A business operator wishing to engage in the Financial Instruments Business is, in principle, required under the FIEA to be registered as a financial instruments business operator (FIBO) beforehand. To successfully register as a FIBO, a business operator has to meet certain conditions, including but not limited to:
- having a business office and representative in Japan (inapplicable to the IAA Business);
- meeting minimum capital and net worth requirements (specifically, at least ¥50 million (or more, in certain cases) in respect of Type I Business, at least ¥10 million in respect of Type II Business, and ¥50 million (or less, where certain conditions apply) in respect of DIM Business, but inapplicable to IAA Business); and
- meeting certain internal system requirements, such as having an appropriate organisational structure in place.

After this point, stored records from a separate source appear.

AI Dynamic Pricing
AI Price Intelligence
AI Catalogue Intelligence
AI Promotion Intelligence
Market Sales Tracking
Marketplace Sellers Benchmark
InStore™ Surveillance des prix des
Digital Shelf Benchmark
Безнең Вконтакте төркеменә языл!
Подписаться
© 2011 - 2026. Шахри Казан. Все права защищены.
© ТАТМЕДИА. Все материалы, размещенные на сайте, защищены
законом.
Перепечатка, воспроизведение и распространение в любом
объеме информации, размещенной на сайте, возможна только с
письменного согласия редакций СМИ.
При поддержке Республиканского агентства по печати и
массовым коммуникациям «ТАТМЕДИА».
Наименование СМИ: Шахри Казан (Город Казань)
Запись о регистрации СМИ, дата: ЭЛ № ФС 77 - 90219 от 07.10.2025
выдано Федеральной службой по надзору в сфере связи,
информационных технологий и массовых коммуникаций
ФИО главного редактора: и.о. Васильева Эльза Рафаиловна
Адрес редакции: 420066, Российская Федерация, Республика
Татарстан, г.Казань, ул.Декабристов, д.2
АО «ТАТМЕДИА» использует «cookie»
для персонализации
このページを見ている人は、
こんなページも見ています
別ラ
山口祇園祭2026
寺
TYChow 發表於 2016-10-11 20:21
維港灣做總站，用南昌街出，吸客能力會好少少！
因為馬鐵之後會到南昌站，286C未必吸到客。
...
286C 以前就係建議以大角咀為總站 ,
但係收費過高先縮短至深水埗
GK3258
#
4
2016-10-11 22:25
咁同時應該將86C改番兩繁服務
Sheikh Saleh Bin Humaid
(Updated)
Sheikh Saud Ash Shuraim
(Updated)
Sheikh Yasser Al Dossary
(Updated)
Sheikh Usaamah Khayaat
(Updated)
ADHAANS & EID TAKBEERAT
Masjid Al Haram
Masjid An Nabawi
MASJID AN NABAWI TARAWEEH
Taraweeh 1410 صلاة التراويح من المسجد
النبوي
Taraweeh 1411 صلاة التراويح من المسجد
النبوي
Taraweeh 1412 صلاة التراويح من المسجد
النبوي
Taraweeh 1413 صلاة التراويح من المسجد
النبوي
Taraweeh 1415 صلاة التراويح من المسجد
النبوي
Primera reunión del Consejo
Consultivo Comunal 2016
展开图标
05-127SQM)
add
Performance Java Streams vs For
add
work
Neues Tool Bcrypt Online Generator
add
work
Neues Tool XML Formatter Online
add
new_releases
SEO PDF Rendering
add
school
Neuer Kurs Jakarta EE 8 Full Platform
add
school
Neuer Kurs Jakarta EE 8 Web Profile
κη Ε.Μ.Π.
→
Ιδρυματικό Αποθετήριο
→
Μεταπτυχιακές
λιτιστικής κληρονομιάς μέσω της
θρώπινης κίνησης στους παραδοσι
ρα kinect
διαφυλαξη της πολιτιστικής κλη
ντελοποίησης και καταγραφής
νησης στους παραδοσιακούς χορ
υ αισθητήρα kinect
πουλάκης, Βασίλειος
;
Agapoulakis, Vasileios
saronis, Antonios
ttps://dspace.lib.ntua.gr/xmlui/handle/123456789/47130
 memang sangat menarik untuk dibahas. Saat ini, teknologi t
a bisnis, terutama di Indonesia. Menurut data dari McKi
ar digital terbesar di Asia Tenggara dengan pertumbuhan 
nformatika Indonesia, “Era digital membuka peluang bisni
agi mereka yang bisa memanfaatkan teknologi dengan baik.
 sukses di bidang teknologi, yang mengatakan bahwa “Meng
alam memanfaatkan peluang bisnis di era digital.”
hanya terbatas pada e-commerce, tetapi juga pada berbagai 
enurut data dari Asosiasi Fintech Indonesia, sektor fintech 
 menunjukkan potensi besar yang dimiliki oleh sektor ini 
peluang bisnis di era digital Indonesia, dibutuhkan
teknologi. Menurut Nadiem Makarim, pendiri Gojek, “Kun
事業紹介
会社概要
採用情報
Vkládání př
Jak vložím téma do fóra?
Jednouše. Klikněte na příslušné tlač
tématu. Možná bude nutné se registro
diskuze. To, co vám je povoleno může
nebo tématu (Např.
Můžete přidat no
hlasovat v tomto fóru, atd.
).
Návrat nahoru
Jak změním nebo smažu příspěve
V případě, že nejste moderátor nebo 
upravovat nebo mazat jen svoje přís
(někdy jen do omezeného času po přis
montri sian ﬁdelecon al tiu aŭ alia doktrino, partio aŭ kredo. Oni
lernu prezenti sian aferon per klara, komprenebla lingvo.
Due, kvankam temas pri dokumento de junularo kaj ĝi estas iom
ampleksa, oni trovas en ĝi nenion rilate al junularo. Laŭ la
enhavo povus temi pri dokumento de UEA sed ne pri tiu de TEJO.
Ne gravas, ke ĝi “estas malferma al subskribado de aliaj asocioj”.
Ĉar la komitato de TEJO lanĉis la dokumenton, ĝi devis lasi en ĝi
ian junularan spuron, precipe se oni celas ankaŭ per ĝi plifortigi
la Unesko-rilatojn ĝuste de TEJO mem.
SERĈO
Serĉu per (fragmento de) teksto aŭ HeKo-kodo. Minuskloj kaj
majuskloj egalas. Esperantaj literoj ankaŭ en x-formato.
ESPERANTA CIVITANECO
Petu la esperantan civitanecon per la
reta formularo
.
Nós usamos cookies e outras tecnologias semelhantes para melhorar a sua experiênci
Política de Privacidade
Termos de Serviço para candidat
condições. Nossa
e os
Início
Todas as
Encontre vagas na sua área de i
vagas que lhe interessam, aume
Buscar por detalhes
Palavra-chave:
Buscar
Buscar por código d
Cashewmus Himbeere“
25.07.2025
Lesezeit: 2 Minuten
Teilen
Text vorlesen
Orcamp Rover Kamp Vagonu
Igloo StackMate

Applications for FIBO registration have to be filed with the relevant LFB. In practice, applicants are generally required to consult with the relevant LFB to discuss the details of their proposed businesses, the appropriateness of their organisational structure and internal business rules, and other matters, and to obtain informal regulatory approval for filing before submitting a formal application. Assuming this informal consultation process (which may take a few months) is observed, two months will typically be required from the date of submission of a formal application to the date of completion of registration, unless amendments to the application forms or supporting documents are necessary, in which case more time would be needed.
Exemption from registration requirements
Under the FIEA, business operators who satisfy certain requirements are permitted to engage in certain Financial Instruments Businesses without registration as a FIBO. The main registration exemptions are discussed below.
Article 63 business exemption
Registration exemptions are available under article 63 of the FIEA to general partners of partnerships with:
- at least one qualified institutional investor (such as a FIBO engaging in the Type I Business or DIM Business, a bank, or an insurance company) (QII); and
- less than 50 eligible non-QII investors (which are limited to persons such as the general partner itself, a parent or a subsidiary of the general partner, officers and employees of the general partner, its parent or subsidiary, and certain high net worth individuals).
Specifically, such general partners may:
- solicit Japan residents for investments in interests in their partnerships without registration as a Type II Business; and
- manage the assets of their partnerships for investors resident in Japan without registration as a DIM Business (the Article 63 Business Exemption).
However, an Article 63 Notification has to be filed with the relevant LFB before commencement of any investment solicitation activities.
De minimis exemption
A general partner of a partnership established under the laws of a foreign jurisdiction is permitted to manage the assets of such partnership, without registration as a DIM Business or filing an Article 63 Notification, if all of the following conditions are met:
- all the Japan-resident investors who have directly and indirectly invested in the partnership are QIIs;
- the partnership has less than 10 Japan-resident investors; and
- the total partnership contributions from such Japan-resident investors is less than one-third of the total contributions from all investors in such partnership.
Foreign securities firm exemption
A foreign entity licensed to engage in the securities business in its home jurisdiction is permitted, without registration as a Type I or Type II Business, to engage in certain securities-related activities, provided such activities are carried on from offices outside Japan and with limited categories of counterparties (the Foreign Securities Firm Exemption). This is discussed in further detail in question 21, below.
Foreign investment adviser and manager exemption
A foreign entity licensed to engage in a non-discretionary investment advisory business or a discretionary investment management business in its home jurisdiction is permitted, without registration as an IAA Business or DIM Business, to provide a FIBO engaging in the DIM Business with non-discretionary investment advisory services or discretionary investment management services.
However, such foreign investment advisers and managers are still prohibited from providing non-discretionary investment advisory services and discretionary investment management services to FIBOs registered to engage in the IAA Business.
Non-securities related OTC derivatives exemption
A person will not be deemed to be engaging in the Financial Instruments Business merely by acting as a principal or providing intermediation, brokerage or proxy services in non-securities-related OTC derivative transactions (except in cases where such derivative transactions are subject to certain statutory requirements), where the counterparties are limited to:
- Type I Business FIBOs;
- financial institution registered to conduct securities-related business under the FIEA;
- stock corporations with paid-up capital of at least ¥1 billion; and
- an overseas equivalent of any of the above.
Registration as sales representative
Under the FIEA, the officers and employees of a FIBO who engage in marketing activities such as the sale and purchase of Type I Securities, or dealing in the public offering, private placement or secondary distribution of Type I Securities, are required to be registered as a sales representative with the Japan Securities Dealers Association (JSDA), a self-regulatory body delegated with the authority to handle registration affairs by the JFSA. Persons seeking to be registered as a sales representative are required to pass a qualification examination administered by the JSDA.